Wut ist eine Oper in sieben Bildern und einem Epilog des Schweizer Komponisten Andrea Lorenzo Scartazzini. Das Libretto von Christian Martin Fuchs basiert auf der historischen Liebesgeschichte des portugiesischen Prinzen Pedro (Peter I.) und seiner Geliebten Inês de Castro. Die Oper wurde am 9. September 2006 im Theater Erfurt uraufgeführt.

Handlung

Vorgeschichte (Historie / Legende)

Alfons IV., König von Portugal (1291–1357, genannt: o Bravo, der Kühne) verbietet seinem Sohn Pedro (1320–1367) die illegitime Beziehung zu Inês Pires de Castro (1325–1355), der Hofdame und Cousine von dessen erster Ehefrau, der Prinzessin Constanza de Penafiel.

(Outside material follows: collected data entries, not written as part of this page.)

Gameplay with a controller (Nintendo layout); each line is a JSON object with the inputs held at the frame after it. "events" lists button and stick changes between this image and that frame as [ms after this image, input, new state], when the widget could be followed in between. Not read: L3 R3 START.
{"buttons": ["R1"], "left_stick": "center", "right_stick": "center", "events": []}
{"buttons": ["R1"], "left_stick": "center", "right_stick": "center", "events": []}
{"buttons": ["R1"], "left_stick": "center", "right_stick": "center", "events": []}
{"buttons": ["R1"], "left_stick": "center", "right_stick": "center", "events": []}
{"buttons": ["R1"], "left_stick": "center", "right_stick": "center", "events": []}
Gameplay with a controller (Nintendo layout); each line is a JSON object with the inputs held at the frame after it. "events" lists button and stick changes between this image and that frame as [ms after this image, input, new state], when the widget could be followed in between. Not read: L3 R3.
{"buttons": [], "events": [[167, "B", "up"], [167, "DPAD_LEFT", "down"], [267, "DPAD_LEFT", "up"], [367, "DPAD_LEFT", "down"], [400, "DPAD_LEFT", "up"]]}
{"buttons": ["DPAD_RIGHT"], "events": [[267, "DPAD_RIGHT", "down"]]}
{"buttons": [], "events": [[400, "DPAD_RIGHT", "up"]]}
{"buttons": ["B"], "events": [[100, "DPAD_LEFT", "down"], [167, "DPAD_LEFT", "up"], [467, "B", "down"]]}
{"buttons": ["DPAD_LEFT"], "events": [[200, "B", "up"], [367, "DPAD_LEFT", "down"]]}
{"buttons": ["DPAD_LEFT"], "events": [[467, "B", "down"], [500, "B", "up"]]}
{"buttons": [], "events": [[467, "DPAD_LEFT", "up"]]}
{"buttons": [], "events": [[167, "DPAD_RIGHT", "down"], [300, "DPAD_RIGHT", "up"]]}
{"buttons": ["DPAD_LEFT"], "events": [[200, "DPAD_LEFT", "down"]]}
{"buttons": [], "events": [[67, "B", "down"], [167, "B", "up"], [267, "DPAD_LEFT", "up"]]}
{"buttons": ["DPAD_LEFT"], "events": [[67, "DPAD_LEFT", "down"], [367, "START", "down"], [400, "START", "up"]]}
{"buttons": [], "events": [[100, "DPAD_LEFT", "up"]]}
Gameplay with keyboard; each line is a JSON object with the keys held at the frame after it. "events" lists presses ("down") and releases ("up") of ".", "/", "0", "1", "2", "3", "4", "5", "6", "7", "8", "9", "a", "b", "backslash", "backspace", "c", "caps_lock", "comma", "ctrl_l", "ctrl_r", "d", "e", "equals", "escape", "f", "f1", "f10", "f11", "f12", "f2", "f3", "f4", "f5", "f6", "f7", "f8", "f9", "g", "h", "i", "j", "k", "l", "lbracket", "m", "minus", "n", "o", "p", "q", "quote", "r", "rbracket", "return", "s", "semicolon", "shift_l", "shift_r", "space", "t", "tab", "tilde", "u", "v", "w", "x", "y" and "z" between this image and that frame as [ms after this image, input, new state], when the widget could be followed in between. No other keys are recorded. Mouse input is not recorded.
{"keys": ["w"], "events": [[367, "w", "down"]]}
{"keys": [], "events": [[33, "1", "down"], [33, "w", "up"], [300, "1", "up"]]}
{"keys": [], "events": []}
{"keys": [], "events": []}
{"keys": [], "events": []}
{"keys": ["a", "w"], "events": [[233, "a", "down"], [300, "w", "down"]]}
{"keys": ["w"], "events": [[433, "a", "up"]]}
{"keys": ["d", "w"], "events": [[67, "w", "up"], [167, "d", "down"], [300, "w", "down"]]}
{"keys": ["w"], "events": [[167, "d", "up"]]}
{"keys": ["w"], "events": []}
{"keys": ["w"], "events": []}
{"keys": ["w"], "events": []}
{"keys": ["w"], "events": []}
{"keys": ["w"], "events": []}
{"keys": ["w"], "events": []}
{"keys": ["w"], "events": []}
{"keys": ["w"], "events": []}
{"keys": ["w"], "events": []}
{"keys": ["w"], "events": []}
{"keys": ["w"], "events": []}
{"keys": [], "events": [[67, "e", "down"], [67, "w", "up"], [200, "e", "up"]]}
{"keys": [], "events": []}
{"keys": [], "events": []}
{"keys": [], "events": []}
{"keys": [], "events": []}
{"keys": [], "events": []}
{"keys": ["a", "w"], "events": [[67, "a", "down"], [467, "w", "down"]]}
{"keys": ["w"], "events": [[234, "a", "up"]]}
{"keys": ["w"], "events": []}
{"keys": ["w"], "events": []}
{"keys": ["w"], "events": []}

Pedro hält sich nicht daran, im Gegenteil. Heimlich heiratet er die Geliebte, sie haben drei Kinder. Damit ist dem (seit seiner Gründung 1143 strikt dem Heiligen Stuhl verbundenen und stets von spanischen Hegemoniebestrebungen bedrohten) jungen Königreich Portugal eine weitere politisch nutzbringende Eheschließung Pedros verwehrt, die Ehe ist heilig. Alfons befiehlt (unter Druck der portugiesischen Granden) Inês zu töten. Der politische Mord an der noch nicht dreißigjährigen Frau findet am 7. Januar 1355 an der (heute so genannten) Fonte dos Amores, nahe von Pedros Sitz, der Quinta das Lagrimas am Rande der Königsstadt Coimbra, statt, während Pedro auf der Jagd ist.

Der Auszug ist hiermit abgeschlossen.